- [What the task requires]: The answer must be an exact transcription of the lines below from the first through the one containing "left knee: (34, 337)", with the pictures left out; please add nothing else.

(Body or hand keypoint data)
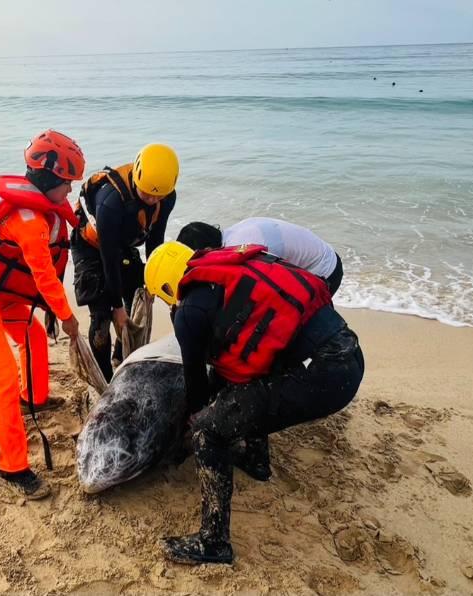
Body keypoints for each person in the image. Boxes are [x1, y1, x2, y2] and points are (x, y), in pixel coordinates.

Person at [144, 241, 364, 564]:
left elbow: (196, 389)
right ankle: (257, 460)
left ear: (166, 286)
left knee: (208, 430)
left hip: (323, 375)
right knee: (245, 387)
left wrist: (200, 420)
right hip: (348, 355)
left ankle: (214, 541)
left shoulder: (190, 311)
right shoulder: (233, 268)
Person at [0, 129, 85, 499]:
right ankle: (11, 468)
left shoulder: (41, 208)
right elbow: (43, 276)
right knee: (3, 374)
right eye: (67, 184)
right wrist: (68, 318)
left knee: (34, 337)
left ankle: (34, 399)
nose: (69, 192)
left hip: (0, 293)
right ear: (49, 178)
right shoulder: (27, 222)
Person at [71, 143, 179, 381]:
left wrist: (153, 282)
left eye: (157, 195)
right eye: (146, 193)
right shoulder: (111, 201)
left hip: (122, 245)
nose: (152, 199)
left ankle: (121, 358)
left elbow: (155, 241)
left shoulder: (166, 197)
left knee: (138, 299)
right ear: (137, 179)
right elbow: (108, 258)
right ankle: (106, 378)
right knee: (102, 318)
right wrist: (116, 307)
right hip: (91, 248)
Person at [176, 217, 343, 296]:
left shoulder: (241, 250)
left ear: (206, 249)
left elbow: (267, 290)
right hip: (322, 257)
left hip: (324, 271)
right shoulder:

- [Result]:
Body keypoints for each person in the image. Boxes are [x1, y1, x2, y2] and points are (x, y), in pixel coordinates.

Person at [144, 241, 364, 564]:
left elbow: (196, 389)
right ankle: (257, 460)
left ear: (166, 286)
left knee: (208, 430)
left hip: (323, 375)
right knee: (245, 387)
left wrist: (200, 420)
right hip: (348, 355)
left ankle: (214, 541)
left shoulder: (190, 311)
right shoulder: (233, 268)
Person at [0, 129, 85, 499]:
right ankle: (11, 468)
left shoulder: (41, 208)
right elbow: (43, 276)
right knee: (3, 374)
right eye: (67, 184)
right wrist: (68, 318)
left knee: (34, 337)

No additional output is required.